# EXERCISE SET
1 – In the model card, what technique is listed for efficient fine-tuning?
2 – Copy out the part of the model card that begins at the words "This is a fine-tuned" and stops after "for efficient fine-tuning.".

begin PROVIDED TEXT

FrDiarization-Llama-3.1-8B-4bit / README.md

Update README.md

a70a778 verified 7 months ago

3.95 kB

	---
	license: mit
	tags:
	- unsloth
	- trl
	- sft
	datasets:
	- olafdil/French_MultiSpeaker_Diarization
	language:
	- fr
	base_model:
	- unsloth/Meta-Llama-3.1-8B-Instruct-bnb-4bit
	pipeline_tag: text-generation
	---
	# Fine-Tuned Model: Meta-Llama-3.1-8B-Instruct-bnb-4bit

	This is a fine-tuned version of the [Meta-Llama-3.1-8B-Instruct-bnb-4bit](https://huggingface.co/unsloth/Meta-Llama-3.1-8B-Instruct-bnb-4bit) model, adapted for French multi-speaker diarization tasks. Below, you'll find details about the fine-tuning process, dataset, and how to use this model.

	---

	## Model Details

	- Base Model: Meta-Llama-3.1-8B-Instruct-bnb-4bit
	- Quantization: 4-bit quantization for reduced memory usage
	- Purpose: Fine-tuned for multi-speaker diarization in French.
	- Techniques:
	- LoRA (Low-Rank Adaptation) for efficient fine-tuning.

end PROVIDED TEXT
begin GIVEN ENTRIES

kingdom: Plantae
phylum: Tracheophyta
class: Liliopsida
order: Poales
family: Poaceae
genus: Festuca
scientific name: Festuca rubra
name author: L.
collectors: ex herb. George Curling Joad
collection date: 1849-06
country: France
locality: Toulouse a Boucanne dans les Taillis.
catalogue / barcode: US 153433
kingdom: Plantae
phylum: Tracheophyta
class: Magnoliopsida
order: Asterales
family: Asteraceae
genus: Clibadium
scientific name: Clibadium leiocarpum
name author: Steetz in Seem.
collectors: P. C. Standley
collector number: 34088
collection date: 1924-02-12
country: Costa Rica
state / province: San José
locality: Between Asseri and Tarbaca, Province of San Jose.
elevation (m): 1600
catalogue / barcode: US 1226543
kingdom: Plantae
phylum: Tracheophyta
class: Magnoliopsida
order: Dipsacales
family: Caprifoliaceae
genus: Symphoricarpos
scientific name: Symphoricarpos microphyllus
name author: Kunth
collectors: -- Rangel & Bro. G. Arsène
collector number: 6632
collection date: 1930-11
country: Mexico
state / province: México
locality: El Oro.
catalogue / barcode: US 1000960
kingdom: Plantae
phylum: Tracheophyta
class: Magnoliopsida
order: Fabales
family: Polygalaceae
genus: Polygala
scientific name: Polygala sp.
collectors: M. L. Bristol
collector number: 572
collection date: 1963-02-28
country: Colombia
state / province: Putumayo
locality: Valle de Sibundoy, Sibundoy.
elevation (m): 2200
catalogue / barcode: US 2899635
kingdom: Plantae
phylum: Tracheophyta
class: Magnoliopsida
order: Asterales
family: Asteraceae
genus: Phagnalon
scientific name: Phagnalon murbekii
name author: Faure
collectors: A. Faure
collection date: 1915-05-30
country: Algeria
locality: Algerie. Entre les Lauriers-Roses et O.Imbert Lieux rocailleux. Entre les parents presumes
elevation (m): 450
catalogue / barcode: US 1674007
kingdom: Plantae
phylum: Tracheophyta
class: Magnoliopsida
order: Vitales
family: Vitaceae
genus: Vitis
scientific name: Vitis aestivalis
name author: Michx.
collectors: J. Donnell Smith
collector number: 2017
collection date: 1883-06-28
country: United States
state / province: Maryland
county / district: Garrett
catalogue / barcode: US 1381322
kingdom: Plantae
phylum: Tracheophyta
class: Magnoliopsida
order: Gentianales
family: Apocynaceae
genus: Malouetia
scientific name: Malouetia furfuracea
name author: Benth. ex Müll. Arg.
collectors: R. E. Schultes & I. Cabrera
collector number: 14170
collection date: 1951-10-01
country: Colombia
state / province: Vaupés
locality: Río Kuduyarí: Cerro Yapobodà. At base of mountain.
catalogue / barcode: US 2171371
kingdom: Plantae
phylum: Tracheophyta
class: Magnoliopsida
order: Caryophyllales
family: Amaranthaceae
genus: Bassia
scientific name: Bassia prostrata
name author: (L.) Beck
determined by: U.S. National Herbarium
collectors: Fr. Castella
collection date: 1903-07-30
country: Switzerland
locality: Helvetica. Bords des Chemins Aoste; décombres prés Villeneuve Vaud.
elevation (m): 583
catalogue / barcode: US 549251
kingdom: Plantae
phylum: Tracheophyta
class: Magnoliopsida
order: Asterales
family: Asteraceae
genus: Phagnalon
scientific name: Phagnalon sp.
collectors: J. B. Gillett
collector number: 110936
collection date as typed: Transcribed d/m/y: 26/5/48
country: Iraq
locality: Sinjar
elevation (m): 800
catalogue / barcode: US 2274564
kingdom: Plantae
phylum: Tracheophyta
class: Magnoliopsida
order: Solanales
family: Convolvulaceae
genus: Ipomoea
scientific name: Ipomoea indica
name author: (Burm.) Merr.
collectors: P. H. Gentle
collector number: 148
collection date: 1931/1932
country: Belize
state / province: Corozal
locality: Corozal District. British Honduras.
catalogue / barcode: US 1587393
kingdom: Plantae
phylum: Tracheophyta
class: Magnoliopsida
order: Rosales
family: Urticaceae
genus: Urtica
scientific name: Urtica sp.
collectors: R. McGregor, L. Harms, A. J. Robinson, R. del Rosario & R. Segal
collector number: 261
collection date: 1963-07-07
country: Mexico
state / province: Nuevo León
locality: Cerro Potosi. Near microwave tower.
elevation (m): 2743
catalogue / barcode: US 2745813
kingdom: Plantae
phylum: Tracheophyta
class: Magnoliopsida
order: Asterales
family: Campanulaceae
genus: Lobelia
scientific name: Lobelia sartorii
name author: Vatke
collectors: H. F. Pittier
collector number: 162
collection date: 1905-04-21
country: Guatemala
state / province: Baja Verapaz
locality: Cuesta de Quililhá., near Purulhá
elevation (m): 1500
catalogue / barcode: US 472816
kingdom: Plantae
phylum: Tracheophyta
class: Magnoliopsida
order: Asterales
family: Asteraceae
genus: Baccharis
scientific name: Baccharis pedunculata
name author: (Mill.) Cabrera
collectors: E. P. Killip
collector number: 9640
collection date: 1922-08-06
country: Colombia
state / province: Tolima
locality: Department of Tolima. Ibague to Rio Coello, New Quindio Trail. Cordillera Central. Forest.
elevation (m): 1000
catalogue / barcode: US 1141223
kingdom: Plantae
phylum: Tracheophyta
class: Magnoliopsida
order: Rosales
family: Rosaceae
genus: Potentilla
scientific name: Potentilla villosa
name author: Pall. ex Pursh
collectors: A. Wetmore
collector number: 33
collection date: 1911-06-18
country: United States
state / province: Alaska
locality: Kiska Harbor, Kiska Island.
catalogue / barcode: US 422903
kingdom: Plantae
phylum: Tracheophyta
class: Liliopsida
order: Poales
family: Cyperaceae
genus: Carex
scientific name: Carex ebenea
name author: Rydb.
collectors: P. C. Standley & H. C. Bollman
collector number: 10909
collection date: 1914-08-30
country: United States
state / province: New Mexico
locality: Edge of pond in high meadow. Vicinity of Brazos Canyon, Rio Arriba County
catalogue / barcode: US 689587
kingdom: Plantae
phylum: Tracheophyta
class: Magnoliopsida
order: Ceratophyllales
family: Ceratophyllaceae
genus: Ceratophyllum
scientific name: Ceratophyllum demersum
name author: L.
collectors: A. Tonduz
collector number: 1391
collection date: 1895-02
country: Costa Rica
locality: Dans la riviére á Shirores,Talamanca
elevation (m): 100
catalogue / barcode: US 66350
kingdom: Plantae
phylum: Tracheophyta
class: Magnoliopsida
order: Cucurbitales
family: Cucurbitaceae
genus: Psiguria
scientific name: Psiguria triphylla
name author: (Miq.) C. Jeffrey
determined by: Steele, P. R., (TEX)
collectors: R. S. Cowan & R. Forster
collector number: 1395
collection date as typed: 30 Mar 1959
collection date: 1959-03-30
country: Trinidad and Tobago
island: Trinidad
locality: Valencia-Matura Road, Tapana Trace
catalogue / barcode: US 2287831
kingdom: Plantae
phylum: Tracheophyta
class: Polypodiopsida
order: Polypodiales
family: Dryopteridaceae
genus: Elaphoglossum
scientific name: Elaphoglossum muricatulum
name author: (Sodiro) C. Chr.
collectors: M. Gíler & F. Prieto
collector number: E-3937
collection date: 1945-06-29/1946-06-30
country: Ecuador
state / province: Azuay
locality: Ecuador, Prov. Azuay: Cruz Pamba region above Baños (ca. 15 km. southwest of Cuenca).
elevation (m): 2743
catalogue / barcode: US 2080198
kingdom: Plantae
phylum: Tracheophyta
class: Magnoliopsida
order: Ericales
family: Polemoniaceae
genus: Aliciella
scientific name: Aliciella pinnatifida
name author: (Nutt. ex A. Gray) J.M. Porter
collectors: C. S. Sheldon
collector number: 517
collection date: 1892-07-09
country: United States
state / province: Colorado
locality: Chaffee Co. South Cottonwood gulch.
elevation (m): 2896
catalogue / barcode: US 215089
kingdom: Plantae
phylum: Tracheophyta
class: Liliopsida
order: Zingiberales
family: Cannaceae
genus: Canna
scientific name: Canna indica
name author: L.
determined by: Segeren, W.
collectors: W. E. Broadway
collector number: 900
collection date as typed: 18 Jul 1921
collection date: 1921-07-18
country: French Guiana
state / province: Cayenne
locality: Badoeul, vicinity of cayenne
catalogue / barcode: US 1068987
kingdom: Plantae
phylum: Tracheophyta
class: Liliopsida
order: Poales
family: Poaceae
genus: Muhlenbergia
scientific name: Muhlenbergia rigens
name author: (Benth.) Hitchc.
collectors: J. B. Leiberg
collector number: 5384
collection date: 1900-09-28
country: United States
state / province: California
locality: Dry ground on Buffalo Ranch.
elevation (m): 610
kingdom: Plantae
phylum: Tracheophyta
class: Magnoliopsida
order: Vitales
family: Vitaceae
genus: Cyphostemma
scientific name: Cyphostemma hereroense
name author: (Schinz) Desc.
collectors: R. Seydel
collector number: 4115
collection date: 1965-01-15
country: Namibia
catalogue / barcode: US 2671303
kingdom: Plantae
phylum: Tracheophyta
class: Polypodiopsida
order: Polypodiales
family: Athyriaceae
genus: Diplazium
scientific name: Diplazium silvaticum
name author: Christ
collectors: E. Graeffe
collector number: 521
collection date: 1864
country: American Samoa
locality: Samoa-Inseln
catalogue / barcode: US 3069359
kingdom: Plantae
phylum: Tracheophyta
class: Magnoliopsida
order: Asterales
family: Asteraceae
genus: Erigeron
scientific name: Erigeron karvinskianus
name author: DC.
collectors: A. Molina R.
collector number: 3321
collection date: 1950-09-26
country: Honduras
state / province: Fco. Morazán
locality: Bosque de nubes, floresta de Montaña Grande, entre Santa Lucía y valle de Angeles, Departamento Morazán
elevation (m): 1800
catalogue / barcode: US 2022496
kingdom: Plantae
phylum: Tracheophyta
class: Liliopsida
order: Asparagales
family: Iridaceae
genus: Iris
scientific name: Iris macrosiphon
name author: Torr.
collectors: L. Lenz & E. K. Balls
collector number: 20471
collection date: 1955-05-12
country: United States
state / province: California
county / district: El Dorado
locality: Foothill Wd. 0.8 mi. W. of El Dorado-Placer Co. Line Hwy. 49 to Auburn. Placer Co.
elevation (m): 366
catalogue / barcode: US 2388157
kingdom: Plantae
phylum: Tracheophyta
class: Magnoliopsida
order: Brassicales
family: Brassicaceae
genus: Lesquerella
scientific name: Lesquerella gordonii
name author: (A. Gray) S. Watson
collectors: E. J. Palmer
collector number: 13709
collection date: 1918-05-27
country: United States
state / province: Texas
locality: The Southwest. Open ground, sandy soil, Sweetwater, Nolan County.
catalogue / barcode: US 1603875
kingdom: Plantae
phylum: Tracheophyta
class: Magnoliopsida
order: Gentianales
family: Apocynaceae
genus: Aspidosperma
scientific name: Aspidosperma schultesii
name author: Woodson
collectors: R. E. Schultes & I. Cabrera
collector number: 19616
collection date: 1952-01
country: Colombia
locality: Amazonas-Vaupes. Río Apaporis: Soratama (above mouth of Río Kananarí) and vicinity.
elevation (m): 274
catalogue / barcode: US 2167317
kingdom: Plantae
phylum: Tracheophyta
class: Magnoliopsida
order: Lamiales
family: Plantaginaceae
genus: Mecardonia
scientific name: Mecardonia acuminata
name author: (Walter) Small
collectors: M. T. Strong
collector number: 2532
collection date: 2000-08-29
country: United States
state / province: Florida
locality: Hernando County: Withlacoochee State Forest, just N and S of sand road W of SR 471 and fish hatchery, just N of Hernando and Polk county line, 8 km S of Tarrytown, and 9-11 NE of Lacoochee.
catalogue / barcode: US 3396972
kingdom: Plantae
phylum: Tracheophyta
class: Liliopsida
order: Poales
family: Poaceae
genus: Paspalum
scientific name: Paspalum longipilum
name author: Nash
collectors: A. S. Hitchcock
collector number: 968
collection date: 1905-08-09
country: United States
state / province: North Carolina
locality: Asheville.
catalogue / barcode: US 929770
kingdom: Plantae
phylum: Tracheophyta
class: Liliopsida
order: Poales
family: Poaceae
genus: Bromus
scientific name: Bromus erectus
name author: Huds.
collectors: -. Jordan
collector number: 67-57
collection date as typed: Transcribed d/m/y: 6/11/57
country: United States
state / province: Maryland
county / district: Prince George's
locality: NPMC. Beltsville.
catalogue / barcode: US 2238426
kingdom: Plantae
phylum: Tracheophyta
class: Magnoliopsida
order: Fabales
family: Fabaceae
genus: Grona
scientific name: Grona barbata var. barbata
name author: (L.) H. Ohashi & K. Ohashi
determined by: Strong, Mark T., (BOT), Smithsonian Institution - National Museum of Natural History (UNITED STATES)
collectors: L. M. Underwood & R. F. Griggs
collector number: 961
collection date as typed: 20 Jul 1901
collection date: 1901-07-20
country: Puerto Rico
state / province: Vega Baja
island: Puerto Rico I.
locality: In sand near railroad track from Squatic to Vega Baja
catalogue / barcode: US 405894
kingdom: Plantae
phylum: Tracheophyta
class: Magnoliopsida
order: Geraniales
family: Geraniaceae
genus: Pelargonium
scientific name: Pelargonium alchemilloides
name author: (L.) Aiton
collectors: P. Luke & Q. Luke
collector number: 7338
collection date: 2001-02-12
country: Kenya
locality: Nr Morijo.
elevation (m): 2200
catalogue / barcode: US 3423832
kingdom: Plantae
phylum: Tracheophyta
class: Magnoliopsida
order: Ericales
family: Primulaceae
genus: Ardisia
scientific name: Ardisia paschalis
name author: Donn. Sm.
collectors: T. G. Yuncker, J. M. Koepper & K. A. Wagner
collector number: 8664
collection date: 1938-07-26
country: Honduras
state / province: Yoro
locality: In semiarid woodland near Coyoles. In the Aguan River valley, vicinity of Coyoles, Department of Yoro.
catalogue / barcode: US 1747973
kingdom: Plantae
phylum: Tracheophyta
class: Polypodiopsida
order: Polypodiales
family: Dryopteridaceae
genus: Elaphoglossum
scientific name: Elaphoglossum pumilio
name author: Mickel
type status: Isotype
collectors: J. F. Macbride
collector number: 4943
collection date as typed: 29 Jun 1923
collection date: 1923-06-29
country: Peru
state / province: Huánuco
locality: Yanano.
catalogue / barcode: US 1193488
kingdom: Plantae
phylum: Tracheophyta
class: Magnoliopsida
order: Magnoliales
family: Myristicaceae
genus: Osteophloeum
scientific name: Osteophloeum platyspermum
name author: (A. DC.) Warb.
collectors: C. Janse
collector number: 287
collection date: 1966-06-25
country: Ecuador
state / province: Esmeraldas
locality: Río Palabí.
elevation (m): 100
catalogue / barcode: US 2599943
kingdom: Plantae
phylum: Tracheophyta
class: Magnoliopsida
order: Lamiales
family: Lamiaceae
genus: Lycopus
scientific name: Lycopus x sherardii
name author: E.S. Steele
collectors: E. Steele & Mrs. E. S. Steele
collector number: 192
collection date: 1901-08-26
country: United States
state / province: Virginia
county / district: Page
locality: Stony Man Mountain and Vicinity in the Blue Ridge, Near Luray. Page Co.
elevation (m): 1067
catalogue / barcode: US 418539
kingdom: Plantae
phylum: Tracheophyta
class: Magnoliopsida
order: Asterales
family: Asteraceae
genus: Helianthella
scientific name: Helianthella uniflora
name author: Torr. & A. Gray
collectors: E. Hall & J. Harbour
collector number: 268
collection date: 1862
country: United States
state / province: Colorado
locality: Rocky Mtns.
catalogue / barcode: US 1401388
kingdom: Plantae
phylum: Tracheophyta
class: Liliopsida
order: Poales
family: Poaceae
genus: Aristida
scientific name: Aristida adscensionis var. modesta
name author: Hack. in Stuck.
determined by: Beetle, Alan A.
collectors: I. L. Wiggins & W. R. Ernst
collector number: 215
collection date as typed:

end GIVEN ENTRIES

# SOLVED TASKS
1 – LoRA (Low-Rank Adaptation).

2 –
This is a fine-tuned version of the [Meta-Llama-3.1-8B-Instruct-bnb-4bit](https://huggingface.co/unsloth/Meta-Llama-3.1-8B-Instruct-bnb-4bit) model, adapted for French multi-speaker diarization tasks. Below, you'll find details about the fine-tuning process, dataset, and how to use this model.

	---

	## Model Details

	- Base Model: Meta-Llama-3.1-8B-Instruct-bnb-4bit
	- Quantization: 4-bit quantization for reduced memory usage
	- Purpose: Fine-tuned for multi-speaker diarization in French.
	- Techniques:
	- LoRA (Low-Rank Adaptation) for efficient fine-tuning.